A Middle East defined by colonial European powers a century ago is in tatters.

British-drawn borders intended to promote nationalism and ideas of political statehood have given way to rival beliefs, tribes and ethnicities, ruled by despotic regimes.

No territories have been more volatile than Iraq's. With oil, history and religious ties, power struggles have not ceased.

One such struggle is being played out in Mosul right now, as Baghdad battles to deny the Islamic State group its coveted caliphate.

And as Iraq throws itself into its national project, a film about its creation has never been more relevant.

Directed by Zeva Oelbaum and Sabine Krayenbuhl, Letters from Baghdad tells the story of Gertrude Bell, archaeologist, Arabist, and explorer. She was described as the female Lawrence of Arabia, yet she remains little known or rightly acknowledged as the most powerful woman in the British Empire in her day.

Despite Bell's historic imprint on modern day Iraq - she was instrumental in drawing Iraq's borders and installing King Faisal I - she was "systematically written out of the history of the period".
Gertrude Bell

"An adviser gave us a really wonderful way to think about it," Zeva told The New Arab.

"Going out into the desert in this region was a test of British masculinity. Once Gertrude Bell did it, it wasn't so much fun anymore because a woman could do it - the men weren't able to puff themselves up."
☆ ☆ ☆ ☆
» **Work order**
According to the article on the Gertrude Bell film above, who directed Letters from Baghdad?
☆ ☆ ☆ ☆
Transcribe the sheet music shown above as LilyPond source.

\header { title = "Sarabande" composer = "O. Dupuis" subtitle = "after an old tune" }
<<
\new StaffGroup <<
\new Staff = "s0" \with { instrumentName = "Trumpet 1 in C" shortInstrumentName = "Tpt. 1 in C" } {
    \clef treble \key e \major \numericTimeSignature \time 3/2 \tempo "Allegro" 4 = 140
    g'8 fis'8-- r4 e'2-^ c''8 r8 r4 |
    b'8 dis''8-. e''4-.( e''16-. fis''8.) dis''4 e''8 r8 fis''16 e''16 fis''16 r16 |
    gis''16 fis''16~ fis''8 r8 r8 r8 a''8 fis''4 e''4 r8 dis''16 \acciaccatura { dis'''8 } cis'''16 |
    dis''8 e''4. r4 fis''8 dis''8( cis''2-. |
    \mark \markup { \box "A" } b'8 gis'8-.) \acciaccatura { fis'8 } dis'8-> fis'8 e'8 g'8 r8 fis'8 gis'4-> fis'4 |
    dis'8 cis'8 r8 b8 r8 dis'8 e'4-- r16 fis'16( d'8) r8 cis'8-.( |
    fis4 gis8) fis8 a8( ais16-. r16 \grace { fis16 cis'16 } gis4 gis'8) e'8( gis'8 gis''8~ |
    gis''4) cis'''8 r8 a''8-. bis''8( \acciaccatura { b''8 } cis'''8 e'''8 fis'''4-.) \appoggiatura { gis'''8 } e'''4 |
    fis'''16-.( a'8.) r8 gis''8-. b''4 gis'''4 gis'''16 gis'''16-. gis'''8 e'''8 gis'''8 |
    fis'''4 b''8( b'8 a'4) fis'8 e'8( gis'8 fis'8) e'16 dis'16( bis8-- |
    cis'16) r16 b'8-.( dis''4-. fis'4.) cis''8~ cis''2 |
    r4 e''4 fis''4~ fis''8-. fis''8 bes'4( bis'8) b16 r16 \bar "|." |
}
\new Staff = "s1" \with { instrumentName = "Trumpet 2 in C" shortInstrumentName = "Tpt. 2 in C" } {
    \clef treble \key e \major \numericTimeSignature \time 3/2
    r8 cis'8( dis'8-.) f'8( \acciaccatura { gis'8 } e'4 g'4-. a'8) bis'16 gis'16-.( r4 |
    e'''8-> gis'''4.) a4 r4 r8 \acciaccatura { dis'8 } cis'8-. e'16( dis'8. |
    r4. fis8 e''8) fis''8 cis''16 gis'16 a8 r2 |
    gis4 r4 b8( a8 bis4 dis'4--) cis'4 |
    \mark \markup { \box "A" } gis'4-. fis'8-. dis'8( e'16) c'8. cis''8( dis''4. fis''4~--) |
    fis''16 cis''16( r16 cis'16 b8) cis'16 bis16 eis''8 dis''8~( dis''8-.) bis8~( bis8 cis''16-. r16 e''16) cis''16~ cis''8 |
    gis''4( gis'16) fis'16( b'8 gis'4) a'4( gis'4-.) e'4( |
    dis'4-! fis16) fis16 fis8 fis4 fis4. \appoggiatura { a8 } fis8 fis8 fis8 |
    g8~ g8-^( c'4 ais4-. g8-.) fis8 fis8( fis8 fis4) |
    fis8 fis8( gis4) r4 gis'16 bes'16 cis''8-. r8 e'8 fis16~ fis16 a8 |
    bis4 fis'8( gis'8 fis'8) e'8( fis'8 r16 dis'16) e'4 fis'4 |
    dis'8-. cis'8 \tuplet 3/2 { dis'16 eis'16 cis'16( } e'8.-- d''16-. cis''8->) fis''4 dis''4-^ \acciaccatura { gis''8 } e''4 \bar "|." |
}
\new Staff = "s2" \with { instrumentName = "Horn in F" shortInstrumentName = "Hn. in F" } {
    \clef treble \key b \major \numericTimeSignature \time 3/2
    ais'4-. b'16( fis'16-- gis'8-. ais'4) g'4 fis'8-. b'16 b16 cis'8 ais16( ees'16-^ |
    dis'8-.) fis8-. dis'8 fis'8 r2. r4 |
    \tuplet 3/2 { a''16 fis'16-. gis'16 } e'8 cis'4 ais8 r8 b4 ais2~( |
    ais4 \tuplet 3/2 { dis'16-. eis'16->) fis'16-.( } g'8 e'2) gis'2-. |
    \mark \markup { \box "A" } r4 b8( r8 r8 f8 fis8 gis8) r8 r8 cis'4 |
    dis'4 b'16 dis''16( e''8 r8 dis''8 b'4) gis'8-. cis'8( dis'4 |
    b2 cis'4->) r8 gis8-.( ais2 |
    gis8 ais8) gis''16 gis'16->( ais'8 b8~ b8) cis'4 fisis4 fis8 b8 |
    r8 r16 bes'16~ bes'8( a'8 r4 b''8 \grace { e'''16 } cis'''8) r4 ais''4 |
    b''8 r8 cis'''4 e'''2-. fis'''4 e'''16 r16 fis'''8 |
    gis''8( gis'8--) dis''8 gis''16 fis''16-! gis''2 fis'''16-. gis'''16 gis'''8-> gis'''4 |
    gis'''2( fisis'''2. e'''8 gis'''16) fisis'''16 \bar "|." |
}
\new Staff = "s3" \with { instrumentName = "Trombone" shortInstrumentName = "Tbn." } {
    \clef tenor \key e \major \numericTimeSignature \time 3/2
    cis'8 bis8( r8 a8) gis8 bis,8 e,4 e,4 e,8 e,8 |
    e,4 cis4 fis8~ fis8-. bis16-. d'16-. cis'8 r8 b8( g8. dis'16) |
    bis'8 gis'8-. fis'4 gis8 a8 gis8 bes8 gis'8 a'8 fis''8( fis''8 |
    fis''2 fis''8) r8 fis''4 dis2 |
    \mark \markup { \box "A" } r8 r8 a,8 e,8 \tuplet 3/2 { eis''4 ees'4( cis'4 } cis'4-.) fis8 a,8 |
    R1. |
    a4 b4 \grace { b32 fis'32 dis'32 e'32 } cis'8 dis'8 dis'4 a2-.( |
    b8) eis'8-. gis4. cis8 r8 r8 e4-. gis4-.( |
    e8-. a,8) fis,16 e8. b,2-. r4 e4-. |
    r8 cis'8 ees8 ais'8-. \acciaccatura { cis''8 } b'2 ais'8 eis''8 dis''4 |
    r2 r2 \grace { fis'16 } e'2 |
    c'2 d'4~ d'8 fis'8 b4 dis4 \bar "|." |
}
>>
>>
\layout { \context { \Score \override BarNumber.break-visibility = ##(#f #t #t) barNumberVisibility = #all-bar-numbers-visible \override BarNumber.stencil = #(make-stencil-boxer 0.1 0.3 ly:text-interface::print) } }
☆ ☆ ☆ ☆
» **Reply**
Zeva Oelbaum and Sabine Krayenbuhl